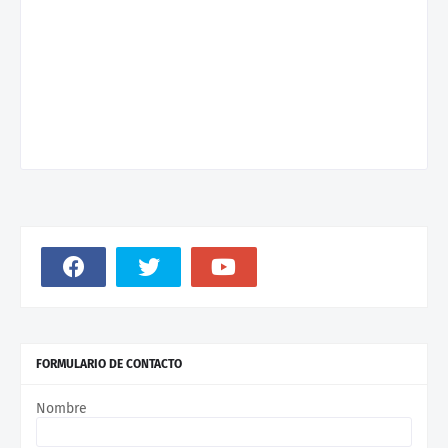
FORMULARIO DE CONTACTO
Nombre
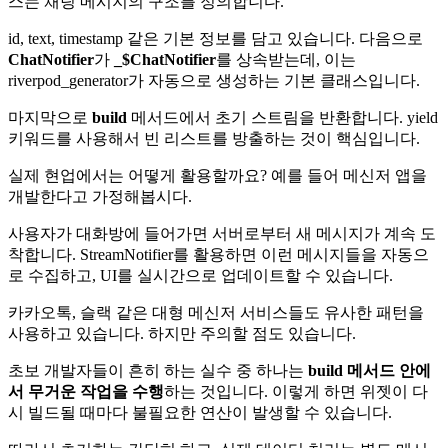
스는 채팅 메시지의 구조를 정의합니다.
id, text, timestamp 같은 기본 정보를 담고 있습니다. 다음으로
ChatNotifier
가
_$ChatNotifier
를 상속받는데, 이는
riverpod_generator가 자동으로 생성하는 기본 클래스입니다.
마지막으로
build
메서드에서 초기 스트림을 반환합니다. yield
키워드를 사용해서 빈 리스트를 방출하는 것이 핵심입니다.
실제 현업에서는 어떻게 활용할까요? 예를 들어 메신저 앱을
개발한다고 가정해봅시다.
사용자가 대화방에 들어가면 서버로부터 새 메시지가 계속 도
착합니다. StreamNotifier를 활용하면 이런 메시지들을 자동으
로 수집하고, UI를 실시간으로 업데이트할 수 있습니다.
카카오톡, 슬랙 같은 대형 메신저 서비스들도 유사한 패턴을
사용하고 있습니다. 하지만 주의할 점도 있습니다.
초보 개발자들이 흔히 하는 실수 중 하나는
build 메서드 안에
서 무거운 작업을 수행
하는 것입니다. 이렇게 하면 위젯이 다
시 빌드될 때마다 불필요한 연산이 발생할 수 있습니다.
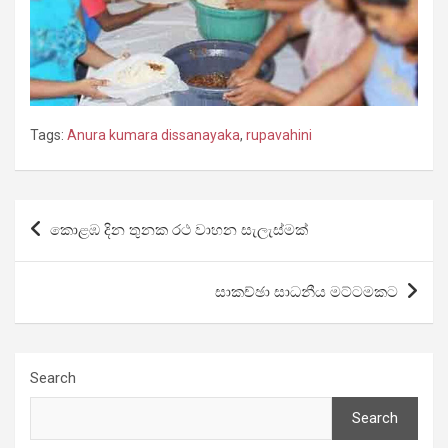
Tags:
Anura kumara dissanayaka
,
rupavahini
Post
කොළඹ දින තුනක රථ වාහන සැලැස්මක්
navigation
සාකච්ඡා සාධනීය මට්ටමකට
Search
Search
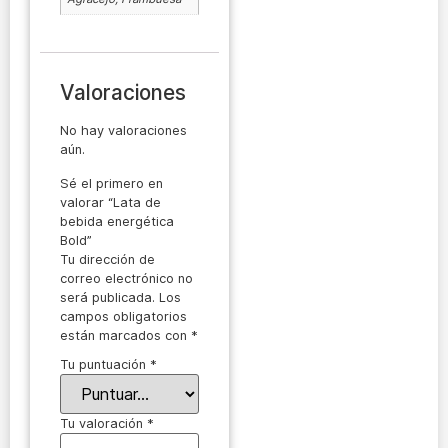
Valoraciones
No hay valoraciones
aún.
Sé el primero en
valorar “Lata de
bebida energética
Bold”
Tu dirección de
correo electrónico no
será publicada.
Los
campos obligatorios
están marcados con
*
Tu puntuación
*
Tu valoración
*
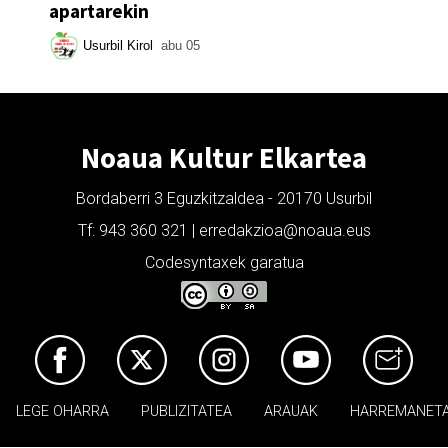
apartarekin
Usurbil Kirol
abu 05
Noaua Kultur Elkartea
Bordaberri 3 Eguzkitzaldea - 20170 Usurbil
Tf: 943 360 321 | erredakzioa@noaua.eus
Codesyntaxek garatua
LEGE OHARRA
PUBLIZITATEA
ARAUAK
HARREMANET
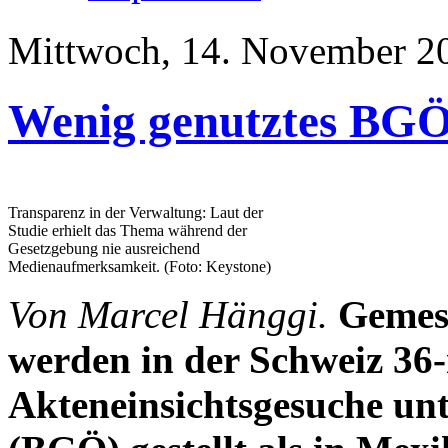
Mittwoch, 14. November 20
Wenig genutztes BGÖ
Transparenz in der Verwaltung: Laut der
Studie erhielt das Thema während der
Gesetzgebung nie ausreichend
Medienaufmerksamkeit. (Foto: Keystone)
Von Marcel Hänggi.
Gemes
werden in der Schweiz 36
Akteneinsichtsgesuche unt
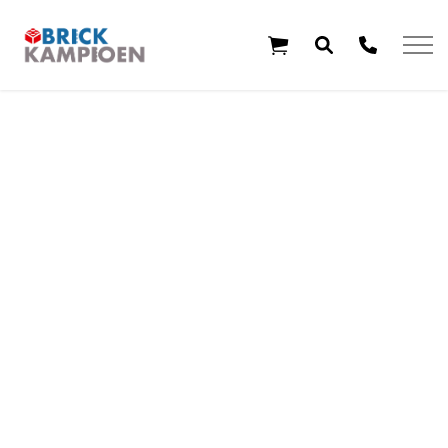
Overslaan en ga direct naar de inhoud
Home
Thema's
Leeftijd
Aanbiedingen
Exclusieve sets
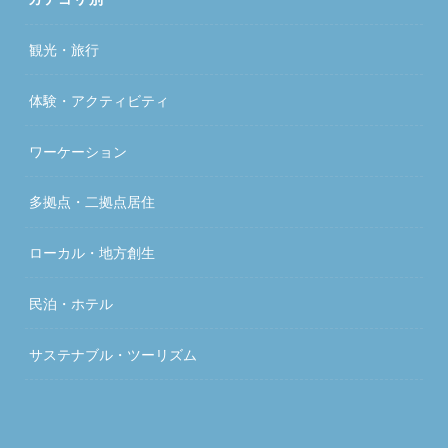
観光・旅行
体験・アクティビティ
ワーケーション
多拠点・二拠点居住
ローカル・地方創生
民泊・ホテル
サステナブル・ツーリズム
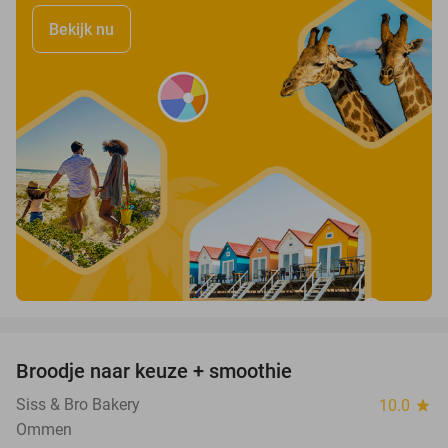
Bekijk nu
favorite_border
Broodje naar keuze + smoothie
45%
Siss & Bro Bakery
10.0
star
Ommen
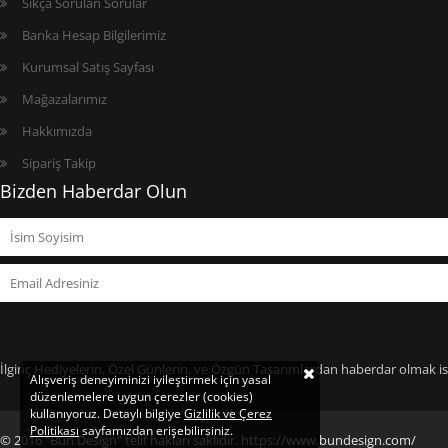
Sıkça Sorulan Sorular
Banka Hesap Bilgilerimiz
Kurumsal Satış Sayfası
Mağazalarımız
Hakkımızda
Sipariş Takip
Bizden Haberdar Olun
İlginç Hediyelerin, Özel Günlerin, ve Özgün Tasarımlardan haberdar olmak ist
Alışveriş deneyiminizi iyileştirmek için yasal
düzenlemelere uygun çerezler (cookies)
kullanıyoruz. Detaylı bilgiye
Gizlilik ve Çerez
Politikası
sayfamızdan erişebilirsiniz.
© 2016 "Bun Design" telif hakları saklıdır. https://www.bundesign.com/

- - - - -

_ACTIVITY:_ Exclude all images and retype the data precisely.

_SOLUTION FOR THIS TASK:_
FORMULARIO DE CONTACTO
Nombre
스는 채팅 메시지의 구조를 정의합니다.
id, text, timestamp 같은 기본 정보를 담고 있습니다. 다음으로
ChatNotifier
가
_$ChatNotifier
를 상속받는데, 이는
riverpod_generator가 자동으로 생성하는 기본 클래스입니다.
마지막으로
build
메서드에서 초기 스트림을 반환합니다. yield
키워드를 사용해서 빈 리스트를 방출하는 것이 핵심입니다.
실제 현업에서는 어떻게 활용할까요? 예를 들어 메신저 앱을
개발한다고 가정해봅시다.
사용자가 대화방에 들어가면 서버로부터 새 메시지가 계속 도
착합니다. StreamNotifier를 활용하면 이런 메시지들을 자동으
로 수집하고, UI를 실시간으로 업데이트할 수 있습니다.
카카오톡, 슬랙 같은 대형 메신저 서비스들도 유사한 패턴을
사용하고 있습니다. 하지만 주의할 점도 있습니다.
초보 개발자들이 흔히 하는 실수 중 하나는
build 메서드 안에
서 무거운 작업을 수행
하는 것입니다. 이렇게 하면 위젯이 다
시 빌드될 때마다 불필요한 연산이 발생할 수 있습니다.
Tags:
Anura kumara dissanayaka
,
rupavahini
Post
කොළඹ දින තුනක රථ වාහන සැලැස්මක්
navigation
සාකච්ඡා සාධනීය මට්ටමකට
Search
Search
Valoraciones
No hay valoraciones
aún.
Sé el primero en
valorar “Lata de
bebida energética
Bold”
Tu dirección de
correo electrónico no
será publicada.
Los
campos obligatorios
están marcados con
*
Tu puntuación
*
Tu valoración
*
apartarekin
Usurbil Kirol
abu 05
Noaua Kultur Elkartea
Bordaberri 3 Eguzkitzaldea - 20170 Usurbil
Tf: 943 360 321 | erredakzioa@noaua.eus
Codesyntaxek garatua
LEGE OHARRA
PUBLIZITATEA
ARAUAK
HARREMANET
Mittwoch, 14. November 20
Wenig genutztes BGÖ
Transparenz in der Verwaltung: Laut der
Studie erhielt das Thema während der
Gesetzgebung nie ausreichend
Medienaufmerksamkeit. (Foto: Keystone)
Von Marcel Hänggi.
Gemes
werden in der Schweiz 36
Akteneinsichtsgesuche unt
Overslaan en ga direct naar de inhoud
Home
Thema's
Leeftijd
Aanbiedingen
Exclusieve sets
観光・旅行
体験・アクティビティ
ワーケーション
多拠点・二拠点居住
ローカル・地方創生
民泊・ホテル
サステナブル・ツーリズム
Bekijk nu
favorite_border
Broodje naar keuze + smoothie
45%
Siss & Bro Bakery
10.0
star
Ommen
Sıkça Sorulan Sorular
Banka Hesap Bilgilerimiz
Kurumsal Satış Sayfası
Mağazalarımız
Hakkımızda
Sipariş Takip
Bizden Haberdar Olun
İlginç Hediyelerin, Özel Günlerin, ve Özgün Tasarımlardan haberdar olmak ist
Alışveriş deneyiminizi iyileştirmek için yasal
düzenlemelere uygun çerezler (cookies)
kullanıyoruz. Detaylı bilgiye
Gizlilik ve Çerez
Politikası
sayfamızdan erişebilirsiniz.
© 2016 "Bun Design" telif hakları saklıdır. https://www.bundesign.com/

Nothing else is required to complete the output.